Читаем Красное колесо. Узел 2. Октябрь Шестнадцатого. Книга 2 полностью

Стародавняя дикость (забавы парней над девками, помянутые в связи с переживаниями Катёны. – 36) «обогащается» новыми «городскими» мерзостями, а война, обезмужичившая деревню и сделавшая всякого парня потенциальным смертником (рекруту и в старину дозволялось и даже полагалось куражиться), тому сильно способствует. Череда праздников в Каменке (Арсений пришел домой под Казанскую) обрывается указом от 23 октября о призыве «ратников второго разряда в возрасте от 37 до 40 лет и всех пропущенных предыдущими призывами. И первый день призыва – завтра, 25 октября» (вновь роковая дата). А на днях «будет указ о призыве 98-го года рождения. Брать будут к весне (как раз революция объявится. – А. Н.), а распубликуют ноне.

Это что ж, и до девятнадцати годков не допустят, ране того?» Если мужики могут слабо утешиться тем, что загребут вместе с путными парнями Мишку Руля, то читатель с печалью догадывается, как этот прохвост «повоюет» в пору стремительного пореволюционного развала армии, каких чудес натворит в надвигающейся гражданской войне (хоть у красных окажется, хоть у белых, хоть у зеленых). Короткая счастливая побывка Арсения пройдет под бабье голошенье, и он, пощаженный пулей, дважды георгиевский кавалер, изрядный хозяин, добравшийся наконец-то до своей ненаглядной Катёны, одним словом – счастливец, чувствует вместе со всеми: «Нету жизни. Не дают устояться» (46).

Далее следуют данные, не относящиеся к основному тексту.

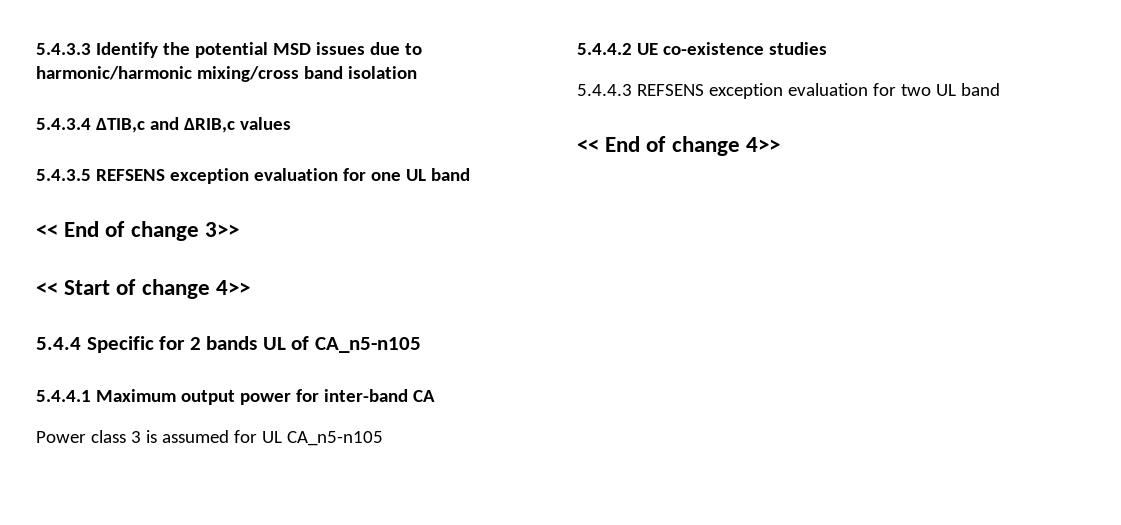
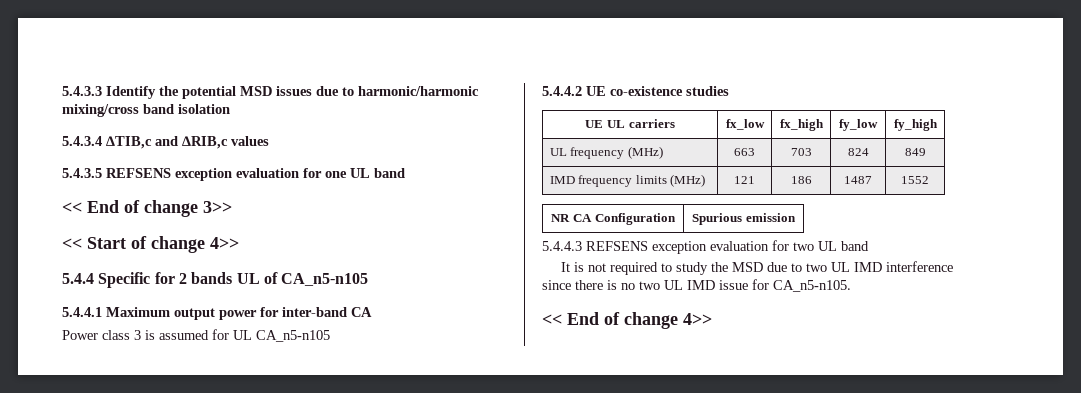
(827, 48) none -> [585,119,675,128] [725,119,765,130] [779,119,824,131] [839,119,878,131] [893,119,938,131] [549,146,663,159] [734,148,755,156] [790,148,812,156] [847,148,869,156] [904,148,926,156] [549,174,706,187] [734,176,755,184] [790,176,812,184] [844,176,872,184] [901,176,929,184] [551,213,676,225] [692,213,796,225] // UE UL carriers | fx_low | fx_high | fy_low | fy_high // UL frequency (MHz) | 663 | 703 | 824 | 849 // IMD frequency limits (MHz) | 121 | 186 | 1487 | 1552 // NR CA Configuration | Spurious emission
(1000, 89) none -> [561,261,954,275] [542,279,851,292] // It is not required to study the MSD due to two UL IMD interference since there is no two UL IMD issue for CA_n5-n105.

Не случись революции, может, вырос бы Арсений в хозяина не хуже, чем Захар Томчак. Оставаясь в мужицкой сфере, поднимемся на ступень выше – к селянам, основательно разбогатевшим (сцены в доме Плужникова и экономии Томчака взаимоориентированы и в ином плане, о чем будет сказано ниже). О неудовлетворенности Ирины жизнью уже говорилось, но и Романа тяготит его «образцовая» жена. «И умна Ирина. И преданна. И молода. И красива. Для представительства, для показа, для путешествий – лучшей жены не придумать, – все любуются, все завидуют. Но до чего обманчива бывает эта показная красота – а чего-то, чего-то нет нутряного, живого, задевающего, какое бывает и в дурнушке в затрёпанной юбке. И если б этим одним владела ты, голубушка, – не надо бы ни всех твоих мудростей, ни винчестера, ни Общества Четырнадцатого Года» (60). Брак заключен правильно, о возможной неверности жены можно говорить только в шутку, мечтательные причуды Ирины должны бы вносить в размеренное существование толику пикантности, но любовью в семье и не пахнет. (Только ли потому, что Роман человек неприятный? Или в его невысказанных укорах жене есть какое-то зернышко правды? Слышится ведь тут что-то, похожее на сетования Феди Протасова, который не чувствовал в своей добродетельной жене «изюминки».) Формальное соблюдение старого порядка счастья не дарит. Да и трещит этот самый порядок. Овдовевший сын властной старухи Дарьи Мордаренки (перед которой вроде бы все трепещут) взял да «привёз себе вместо жены – шансонетку, с тех пор к нему в гости семейные не ездили, а та принимала гостей в кружевах шантиль, под которыми одно трико.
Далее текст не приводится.